#### [STORED DATA]
● ● ●

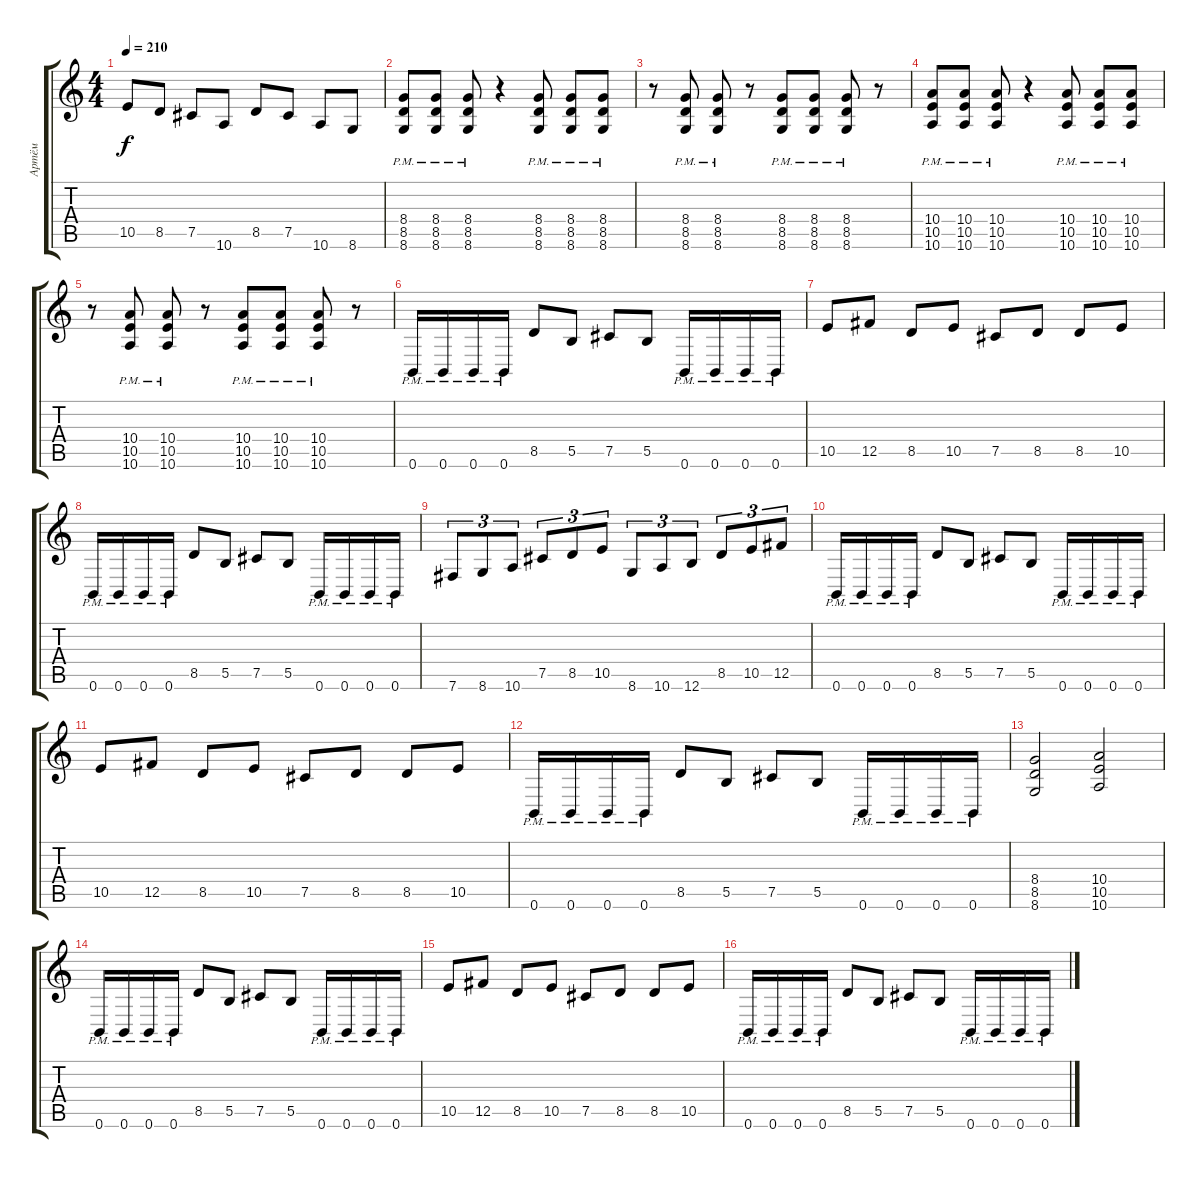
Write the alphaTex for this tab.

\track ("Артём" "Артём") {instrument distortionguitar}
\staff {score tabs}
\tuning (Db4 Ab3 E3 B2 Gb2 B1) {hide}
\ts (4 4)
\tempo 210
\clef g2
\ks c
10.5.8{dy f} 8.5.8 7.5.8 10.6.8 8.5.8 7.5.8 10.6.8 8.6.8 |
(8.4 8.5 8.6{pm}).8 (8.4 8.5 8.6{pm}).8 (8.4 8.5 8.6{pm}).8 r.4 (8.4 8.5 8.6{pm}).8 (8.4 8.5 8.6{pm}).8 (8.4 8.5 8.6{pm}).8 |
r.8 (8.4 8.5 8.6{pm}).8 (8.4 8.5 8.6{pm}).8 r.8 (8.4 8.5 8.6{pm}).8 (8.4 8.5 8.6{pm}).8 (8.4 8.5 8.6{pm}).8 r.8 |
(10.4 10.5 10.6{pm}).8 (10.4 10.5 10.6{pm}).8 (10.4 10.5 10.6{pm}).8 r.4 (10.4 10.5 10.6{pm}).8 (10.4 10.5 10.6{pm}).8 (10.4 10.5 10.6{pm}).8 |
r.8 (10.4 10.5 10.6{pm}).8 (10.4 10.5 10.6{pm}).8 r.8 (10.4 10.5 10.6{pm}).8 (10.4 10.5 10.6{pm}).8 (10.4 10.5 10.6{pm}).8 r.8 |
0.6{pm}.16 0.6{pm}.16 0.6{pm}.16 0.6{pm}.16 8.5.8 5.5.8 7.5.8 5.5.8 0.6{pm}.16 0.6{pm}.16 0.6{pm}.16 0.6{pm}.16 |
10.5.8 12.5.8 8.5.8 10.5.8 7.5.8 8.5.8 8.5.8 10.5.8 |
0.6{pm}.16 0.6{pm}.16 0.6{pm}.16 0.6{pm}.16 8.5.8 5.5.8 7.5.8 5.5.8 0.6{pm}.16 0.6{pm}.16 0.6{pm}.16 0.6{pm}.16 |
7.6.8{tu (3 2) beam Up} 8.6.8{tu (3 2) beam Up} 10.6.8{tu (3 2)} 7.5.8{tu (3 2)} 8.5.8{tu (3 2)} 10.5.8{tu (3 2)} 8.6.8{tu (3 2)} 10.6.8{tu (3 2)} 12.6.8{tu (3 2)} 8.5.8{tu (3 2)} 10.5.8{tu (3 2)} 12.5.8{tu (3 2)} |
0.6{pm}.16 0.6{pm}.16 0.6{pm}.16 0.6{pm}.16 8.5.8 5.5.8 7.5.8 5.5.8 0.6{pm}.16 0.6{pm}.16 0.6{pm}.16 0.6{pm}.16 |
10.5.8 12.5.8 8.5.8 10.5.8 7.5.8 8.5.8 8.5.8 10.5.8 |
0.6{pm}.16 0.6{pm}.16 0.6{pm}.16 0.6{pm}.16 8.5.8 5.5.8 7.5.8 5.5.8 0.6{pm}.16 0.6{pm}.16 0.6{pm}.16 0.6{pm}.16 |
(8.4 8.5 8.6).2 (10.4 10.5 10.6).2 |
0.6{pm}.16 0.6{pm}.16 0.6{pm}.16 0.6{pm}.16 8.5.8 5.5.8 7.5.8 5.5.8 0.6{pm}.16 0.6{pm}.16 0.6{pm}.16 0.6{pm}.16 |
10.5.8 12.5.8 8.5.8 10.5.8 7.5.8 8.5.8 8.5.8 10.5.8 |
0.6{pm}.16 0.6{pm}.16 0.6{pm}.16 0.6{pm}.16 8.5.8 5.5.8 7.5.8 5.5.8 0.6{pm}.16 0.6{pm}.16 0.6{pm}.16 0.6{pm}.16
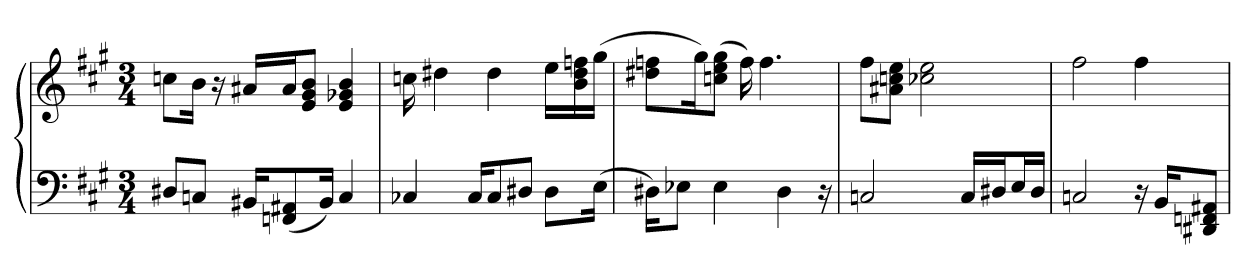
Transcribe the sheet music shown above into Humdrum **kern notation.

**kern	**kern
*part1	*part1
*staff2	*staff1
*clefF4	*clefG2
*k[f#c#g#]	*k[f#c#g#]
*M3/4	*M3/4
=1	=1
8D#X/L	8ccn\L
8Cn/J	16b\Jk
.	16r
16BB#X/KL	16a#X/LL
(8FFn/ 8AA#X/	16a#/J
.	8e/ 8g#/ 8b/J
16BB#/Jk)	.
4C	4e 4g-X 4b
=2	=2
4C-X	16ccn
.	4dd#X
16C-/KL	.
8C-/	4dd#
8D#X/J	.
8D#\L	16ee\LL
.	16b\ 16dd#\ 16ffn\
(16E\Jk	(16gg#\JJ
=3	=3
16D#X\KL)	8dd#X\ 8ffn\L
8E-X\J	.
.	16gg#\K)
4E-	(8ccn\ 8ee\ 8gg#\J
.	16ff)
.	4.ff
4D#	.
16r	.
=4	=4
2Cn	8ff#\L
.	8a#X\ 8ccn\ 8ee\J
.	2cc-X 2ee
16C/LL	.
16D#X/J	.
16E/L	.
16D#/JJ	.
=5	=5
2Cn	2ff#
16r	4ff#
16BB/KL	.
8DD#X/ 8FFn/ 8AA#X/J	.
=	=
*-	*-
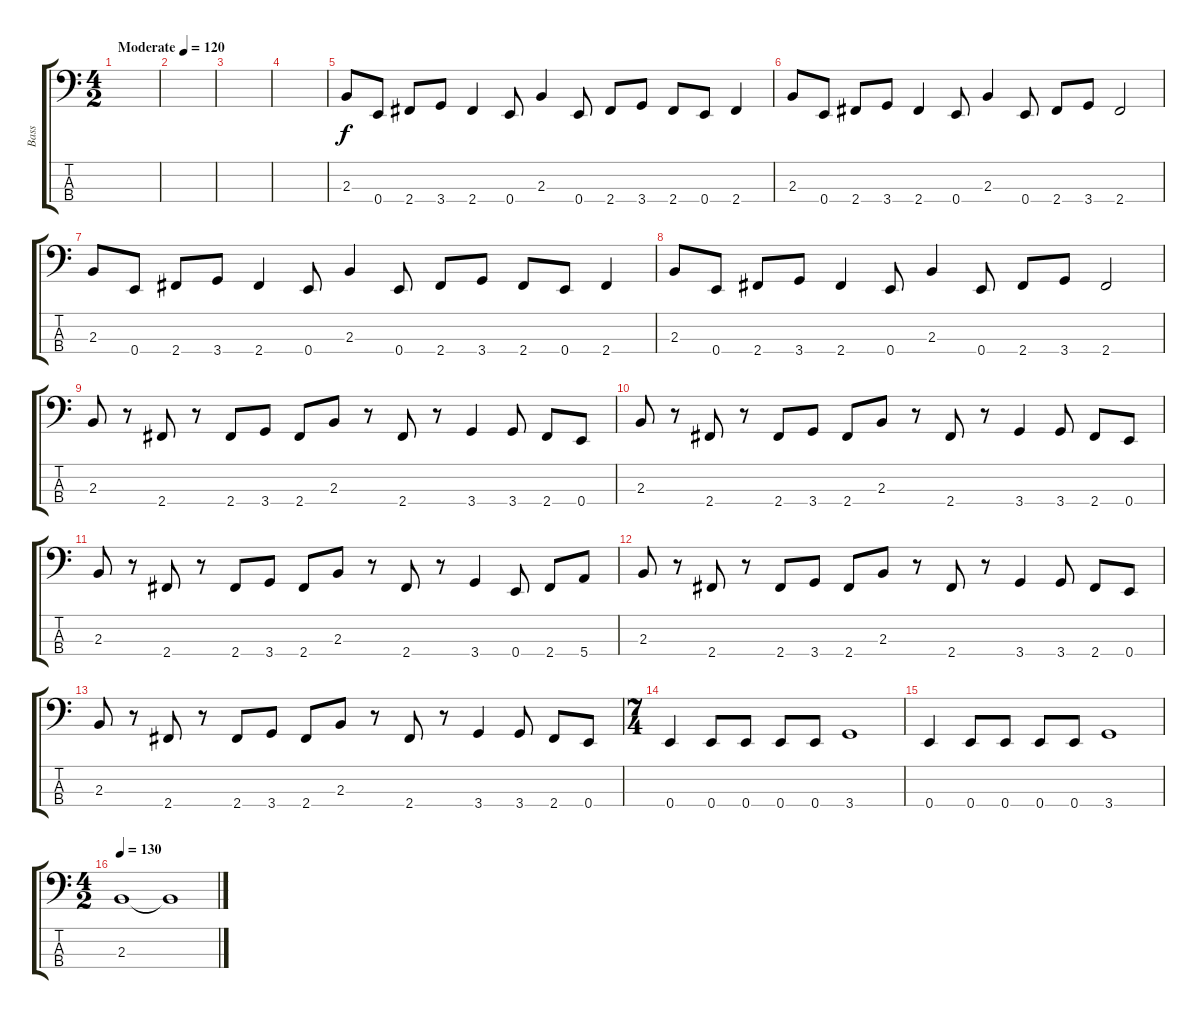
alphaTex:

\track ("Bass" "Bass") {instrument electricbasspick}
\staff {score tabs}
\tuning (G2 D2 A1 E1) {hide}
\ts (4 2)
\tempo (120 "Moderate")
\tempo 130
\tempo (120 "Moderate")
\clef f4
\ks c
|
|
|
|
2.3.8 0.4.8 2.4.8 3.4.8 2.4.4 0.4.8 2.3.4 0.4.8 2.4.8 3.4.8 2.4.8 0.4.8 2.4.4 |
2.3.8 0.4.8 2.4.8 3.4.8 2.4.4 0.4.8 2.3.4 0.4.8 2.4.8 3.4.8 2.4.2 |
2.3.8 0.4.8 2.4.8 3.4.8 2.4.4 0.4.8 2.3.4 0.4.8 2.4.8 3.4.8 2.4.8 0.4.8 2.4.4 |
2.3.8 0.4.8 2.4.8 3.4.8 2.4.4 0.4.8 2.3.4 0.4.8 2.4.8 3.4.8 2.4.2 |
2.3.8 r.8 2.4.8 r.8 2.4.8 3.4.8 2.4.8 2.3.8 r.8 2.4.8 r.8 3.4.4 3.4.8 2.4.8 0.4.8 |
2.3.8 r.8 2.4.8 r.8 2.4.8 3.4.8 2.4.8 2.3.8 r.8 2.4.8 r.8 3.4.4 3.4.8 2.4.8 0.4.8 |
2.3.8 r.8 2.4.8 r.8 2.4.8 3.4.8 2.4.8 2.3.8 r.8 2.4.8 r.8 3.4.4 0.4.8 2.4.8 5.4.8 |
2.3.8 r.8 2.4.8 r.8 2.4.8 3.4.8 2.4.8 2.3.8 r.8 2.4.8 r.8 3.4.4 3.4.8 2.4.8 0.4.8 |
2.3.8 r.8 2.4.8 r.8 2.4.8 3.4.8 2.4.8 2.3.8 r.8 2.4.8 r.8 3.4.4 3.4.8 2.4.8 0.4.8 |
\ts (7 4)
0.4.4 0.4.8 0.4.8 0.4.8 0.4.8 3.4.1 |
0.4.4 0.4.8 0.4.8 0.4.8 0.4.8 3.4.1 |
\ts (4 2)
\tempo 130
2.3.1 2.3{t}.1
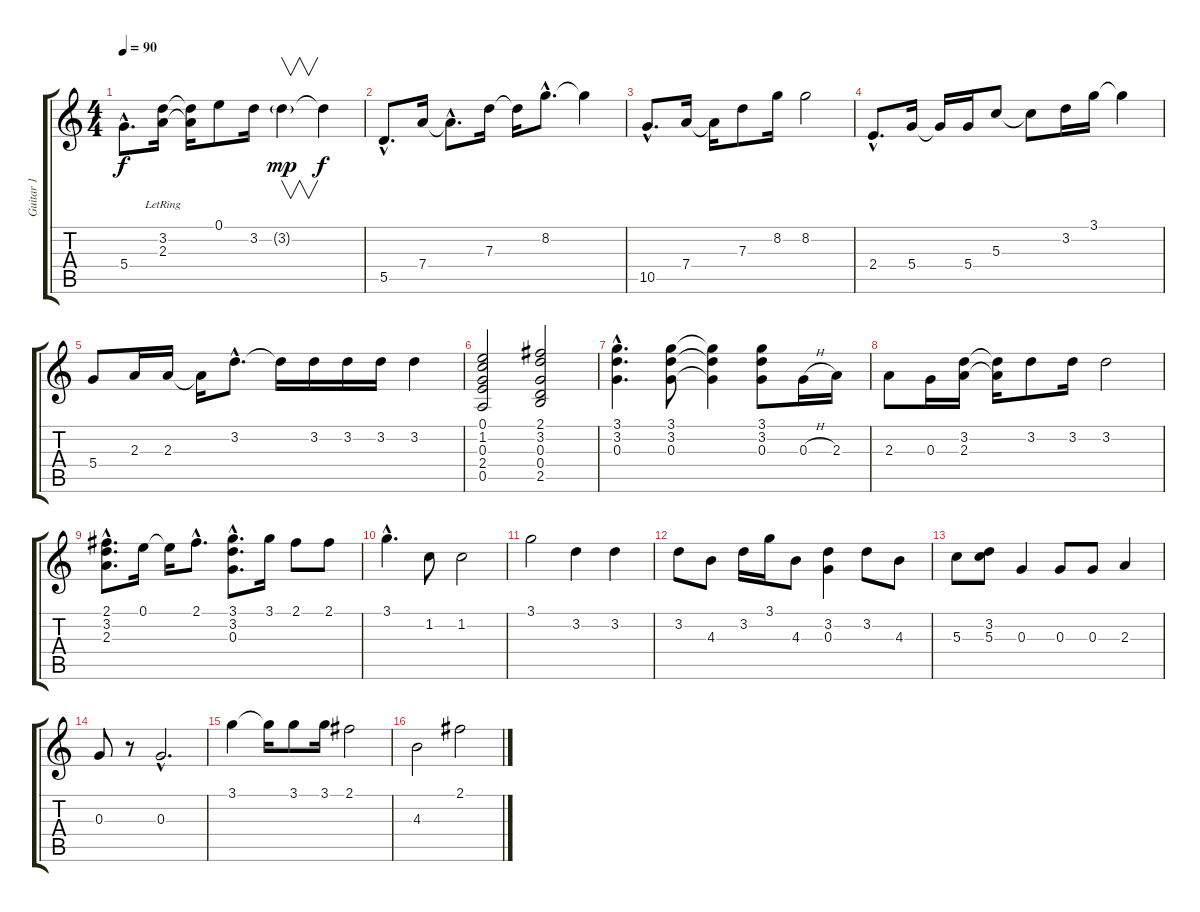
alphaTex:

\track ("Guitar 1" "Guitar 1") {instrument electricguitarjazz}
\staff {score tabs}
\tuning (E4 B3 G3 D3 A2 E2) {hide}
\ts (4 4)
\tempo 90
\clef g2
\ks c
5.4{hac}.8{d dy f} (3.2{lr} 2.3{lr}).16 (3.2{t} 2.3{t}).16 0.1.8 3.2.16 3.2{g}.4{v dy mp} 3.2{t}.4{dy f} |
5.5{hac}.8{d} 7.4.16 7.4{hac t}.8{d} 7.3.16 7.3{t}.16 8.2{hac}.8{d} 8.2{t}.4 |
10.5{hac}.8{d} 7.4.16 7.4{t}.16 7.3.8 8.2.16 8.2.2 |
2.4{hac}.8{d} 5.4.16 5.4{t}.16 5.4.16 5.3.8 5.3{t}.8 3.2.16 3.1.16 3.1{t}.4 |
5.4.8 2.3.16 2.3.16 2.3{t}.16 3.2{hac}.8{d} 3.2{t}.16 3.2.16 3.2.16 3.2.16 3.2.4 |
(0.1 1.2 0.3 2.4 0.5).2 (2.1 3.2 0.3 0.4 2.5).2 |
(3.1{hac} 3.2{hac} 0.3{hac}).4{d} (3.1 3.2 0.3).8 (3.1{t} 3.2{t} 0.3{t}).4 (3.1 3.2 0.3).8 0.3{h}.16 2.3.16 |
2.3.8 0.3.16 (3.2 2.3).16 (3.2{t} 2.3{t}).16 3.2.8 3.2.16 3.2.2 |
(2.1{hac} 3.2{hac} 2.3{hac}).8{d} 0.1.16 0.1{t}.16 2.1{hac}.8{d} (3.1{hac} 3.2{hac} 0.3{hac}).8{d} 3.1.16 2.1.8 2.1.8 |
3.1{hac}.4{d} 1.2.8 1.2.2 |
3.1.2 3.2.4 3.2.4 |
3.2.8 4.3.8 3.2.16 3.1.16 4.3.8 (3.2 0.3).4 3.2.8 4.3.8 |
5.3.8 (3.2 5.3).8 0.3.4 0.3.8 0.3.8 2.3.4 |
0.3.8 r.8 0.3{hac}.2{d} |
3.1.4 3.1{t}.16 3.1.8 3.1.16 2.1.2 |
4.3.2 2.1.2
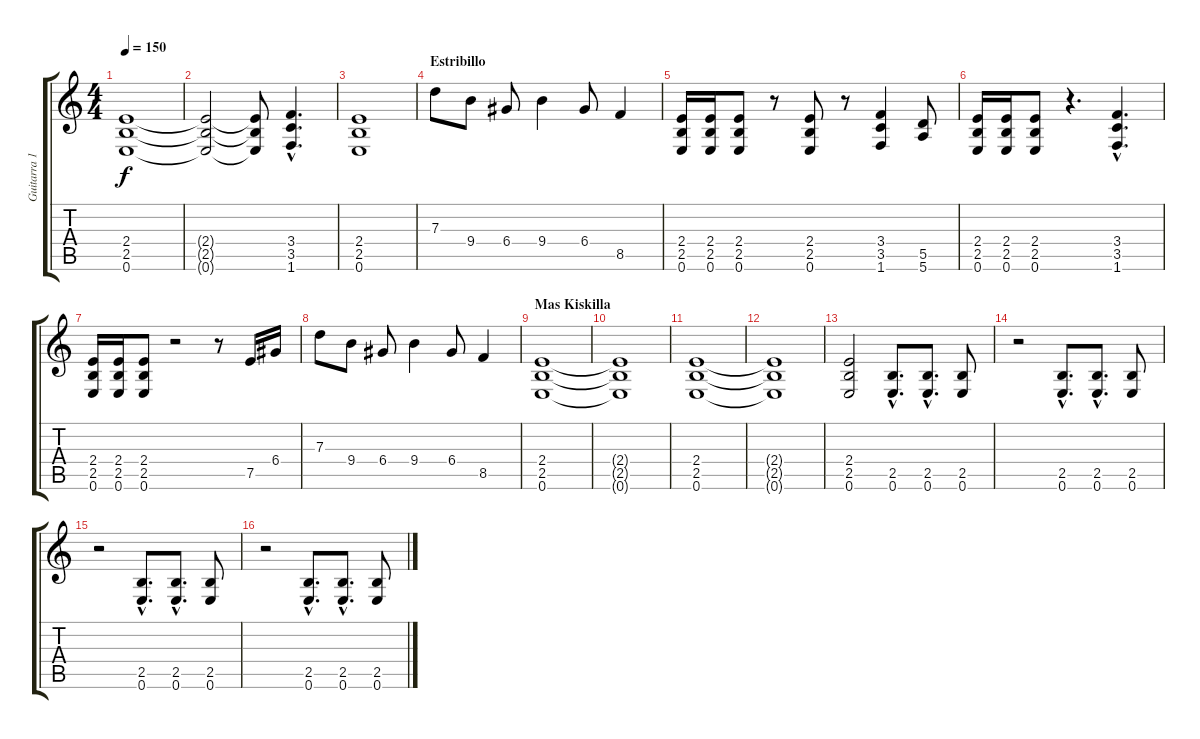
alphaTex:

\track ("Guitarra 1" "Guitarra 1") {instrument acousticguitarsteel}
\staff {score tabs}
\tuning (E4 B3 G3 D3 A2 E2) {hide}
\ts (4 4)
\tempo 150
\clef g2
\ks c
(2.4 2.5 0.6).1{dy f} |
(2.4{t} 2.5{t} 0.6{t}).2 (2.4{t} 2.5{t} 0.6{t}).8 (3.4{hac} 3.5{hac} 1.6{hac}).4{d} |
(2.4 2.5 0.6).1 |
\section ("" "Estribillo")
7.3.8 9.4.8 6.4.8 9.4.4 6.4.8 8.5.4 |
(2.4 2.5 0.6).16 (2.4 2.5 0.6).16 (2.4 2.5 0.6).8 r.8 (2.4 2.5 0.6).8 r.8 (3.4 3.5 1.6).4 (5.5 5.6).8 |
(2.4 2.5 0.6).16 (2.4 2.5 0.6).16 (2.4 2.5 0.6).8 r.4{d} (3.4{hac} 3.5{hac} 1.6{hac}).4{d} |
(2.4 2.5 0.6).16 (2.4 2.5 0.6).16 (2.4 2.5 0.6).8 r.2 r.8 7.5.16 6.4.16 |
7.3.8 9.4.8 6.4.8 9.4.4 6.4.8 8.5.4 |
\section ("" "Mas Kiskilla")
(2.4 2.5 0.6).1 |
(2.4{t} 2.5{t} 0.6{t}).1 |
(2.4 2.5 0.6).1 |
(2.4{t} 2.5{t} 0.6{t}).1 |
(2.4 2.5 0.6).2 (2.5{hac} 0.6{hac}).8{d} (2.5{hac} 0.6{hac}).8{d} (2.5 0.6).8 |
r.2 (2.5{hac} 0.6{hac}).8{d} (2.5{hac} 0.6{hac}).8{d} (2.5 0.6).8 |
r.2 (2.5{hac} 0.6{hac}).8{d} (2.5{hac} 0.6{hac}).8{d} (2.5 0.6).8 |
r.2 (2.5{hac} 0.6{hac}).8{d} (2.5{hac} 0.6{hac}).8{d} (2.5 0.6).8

● ● ●

#### [WHAT TO DO]
Report how many of the lines above contain the string "instrument". Case counts, and give only the number.

#### [WORKED ANSWER]
4